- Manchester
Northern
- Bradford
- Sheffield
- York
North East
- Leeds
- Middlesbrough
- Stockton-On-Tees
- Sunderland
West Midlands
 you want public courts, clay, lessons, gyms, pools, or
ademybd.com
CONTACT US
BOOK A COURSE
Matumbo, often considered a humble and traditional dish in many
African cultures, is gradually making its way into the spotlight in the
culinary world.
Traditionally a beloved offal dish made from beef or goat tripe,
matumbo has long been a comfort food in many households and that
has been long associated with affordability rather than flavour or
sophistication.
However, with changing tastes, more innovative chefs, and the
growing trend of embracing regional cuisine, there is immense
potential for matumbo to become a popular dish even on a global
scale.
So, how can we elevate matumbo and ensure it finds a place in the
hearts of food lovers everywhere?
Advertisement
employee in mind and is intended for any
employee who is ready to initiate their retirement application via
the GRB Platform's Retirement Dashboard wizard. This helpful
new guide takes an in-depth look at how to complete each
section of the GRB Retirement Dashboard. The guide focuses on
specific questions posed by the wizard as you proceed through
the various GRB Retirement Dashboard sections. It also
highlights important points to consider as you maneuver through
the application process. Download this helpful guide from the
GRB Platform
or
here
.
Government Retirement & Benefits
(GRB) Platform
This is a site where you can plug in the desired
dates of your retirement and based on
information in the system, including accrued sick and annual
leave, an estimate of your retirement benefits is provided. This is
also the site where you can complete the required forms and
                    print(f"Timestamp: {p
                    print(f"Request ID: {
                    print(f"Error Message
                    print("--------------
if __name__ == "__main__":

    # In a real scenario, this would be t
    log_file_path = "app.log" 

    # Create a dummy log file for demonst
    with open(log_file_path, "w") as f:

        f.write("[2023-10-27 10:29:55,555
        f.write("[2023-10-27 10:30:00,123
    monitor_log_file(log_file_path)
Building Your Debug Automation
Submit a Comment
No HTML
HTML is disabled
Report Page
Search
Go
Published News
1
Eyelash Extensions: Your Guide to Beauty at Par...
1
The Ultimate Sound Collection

* _EXERCISE DETAILS_: Whenever a line of the material holds the word "with", copy it out.

* _OUTPUT OF THE EXERCISE_:
has been long associated with affordability rather than flavour or
However, with changing tastes, more innovative chefs, and the
    with open(log_file_path, "w") as f:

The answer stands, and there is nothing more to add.